Stesso corridoio. Stesse scale. La stessa occhiata all'orologio appeso. Le solite barelle del pronto soccorso che a seconda del caso, si muovono lente o veloci. Qualche collega che smonta, come lei.

“ Ciao Sonia. Mi dispiace proprio per Ivan che si è fatto male. Come sta adesso?”
“ Cosa stai dicendo? Ivan sta male?.
“ Ma come! Non capisco. Ma non eravate insieme?”.
“Miseria, dimmi che è successo”.
“Il loro mini bus per le serate si è ribaltato vicino a Milano. L'hanno portato al San Raffaele e altro non so. Ma che fai, scappi? Per questo chiedevo a te... auguri Sonia! Fammi sapere”.

 Sonia si è già infilata dentro l'auto e parte veloce.
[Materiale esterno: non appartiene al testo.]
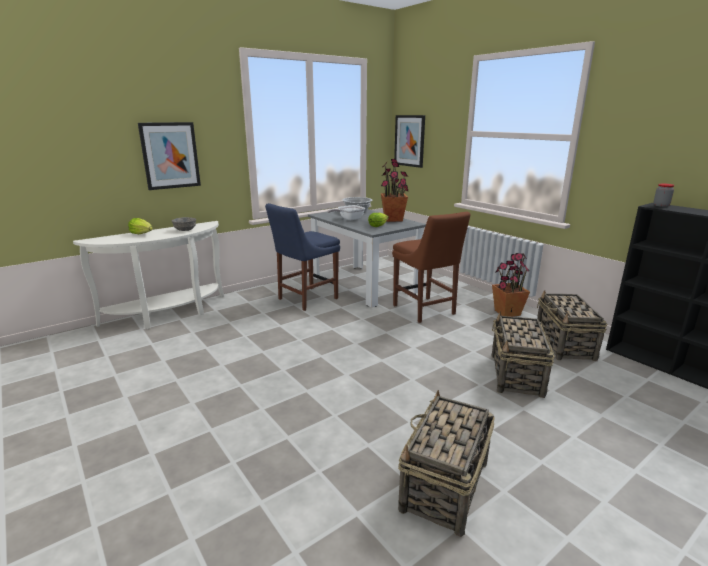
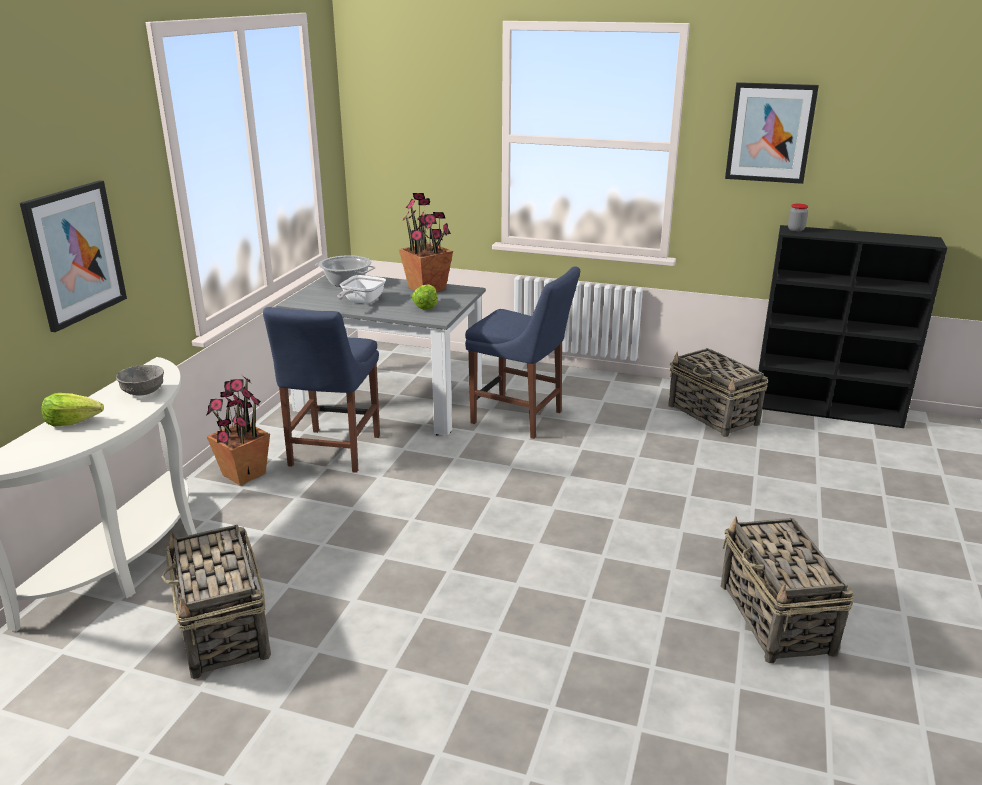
camera: 35 degrees left, 5 degrees up
(409, 141) = (387, 148): picture -> picture (770, 133)
(425, 311) = (521, 418): brown chair -> blue chair
(507, 312) = (615, 391): potted plant -> potted plant (243, 474)
(516, 375) = (708, 471): basket -> basket (223, 630)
                                                                                                                                               ******

Le hanno detto di aspettare. Per questo si è seduta e da oltre due ore, fissa l'orologio appeso nella sala d'attesa. Sono tutti identici. Ospedale che vai stesso orologio che trovi. Stesse facce preoccupate per i visitatori. Stesse facce indifferenti tra i camici. Stessa puzza d'ospedale, ma diversa sorte per gli sventurati. Per la prima volta Sonia si trova dall'altra parte della barricata. Il tempo per lei si è fermato.

“Prego signorina, adesso può entrare”.

Ma non vi è un uomo moribondo sul lettino, ma un malconcio con tanto di piede fasciato e quattro cerotti in faccia, e per giunta sorridente. Sonia si lascia scappare un “porca puttana, Ivan, mi hai fatto prendere un accidenti!”.
“Pensavi che ero in coma come i tuoi degenti? A proposito, non è che adesso ti trasferisci qui a farmi ingoiare le medicine a forza?”.

“Deficiente di un bassista! Le mani ti dovevi rompere e non il piede”.

Due mesi sono stati lunghi senza il suo Ivan, e lei adesso si getta su di lui abbracciandolo. “Amore!”

“Mi dispiace, Sonia, per averti fatto soffrire. Ma io proprio non riesco a vivere come te. Abbiamo tempi diversi. Il tempo per noi sono due cose diverse”.

“ Solo perché sto dietro agli orari per il mio lavoro?”.
“No! Non è solo per quello! Non vuoi ammettere che vedi la tua vita come un tabellone di un aeroporto. Alle 5 parte il volo per Londra. Alle 5 e un quarto quello per Parigi. Ogni 15 minuti devi controllare i tuoi fogli. La mia vita non la puoi ritenere un insieme di ore, minuti, a cui dedicarmi
come fai ai tuoi degenti. Io non posso essere una cartella clinica dove devi annotare la dose e e per quante volte mi devi somministrare le tue medicine”.

“Stronzo. Neanche la botta che hai preso ti ha sistemato la testa. Facile parlare da uno che non ha che fare con gli orari delle persone. Che passa ore e ore a suonare. Si prepara mesi prima di un cavolo di concerto. La vita rilassata è un tuo privilegio. Io non posso mettere da parte gli orari: a me non è concesso non guardare che ora è. La vita di chi assisto quotidianamente è scandita dai minuti e ogni minuto è un frammento della loro esistenza. Una medicina in ritardo di quindici minuti può essere fatale”.
“Ed è questo il problema tra di noi! Vivere con te è come sentirsi in ospedale. Hai portato l'ospedale dentro casa. Nel nostro letto ci mancava il porta cartella clinica, dove registrare la nostra vita, per i minuti che ti permetti di concedere a noi”.

“Che palle che sei! Dovrei fare la vita che fai tu? Venire con te ai tuoi concerti e muovere le maracas per stare al passo dei tuoi tempi?”.

“Non sarebbe male come idea. Potresti provare col tamburello! Sai, faresti bella figura mentre suoniamo la nostra heavy metal”.

“Ivan finiscila. Sto per riperdere la pazienza. Allora, torni a casa si o no?”.
“Beh, a pensarci bene, come infermiera a domicilio non saresti male!”.

“Deficiente di un bassista. Ti amo!”.


                                                                                                                           ****

Sono le sei del mattino all'interno della terapia intensiva.

“ Ciao, signora Fabbri. Oggi ha 37 di temperatura, 95 di saturazione, 80/140 di pressione. Il dottore le ha dimezzato il ceftriaxone a 250 mg ogni sei ore. Sta migliorando e tra poco potremo risvegliarla dal coma farmacologico. Sarà felice di rivedere i suoi cari”.

Ma lei non le ha  risposto. Però appare felice. Forse ha sentito cosa le ha detto.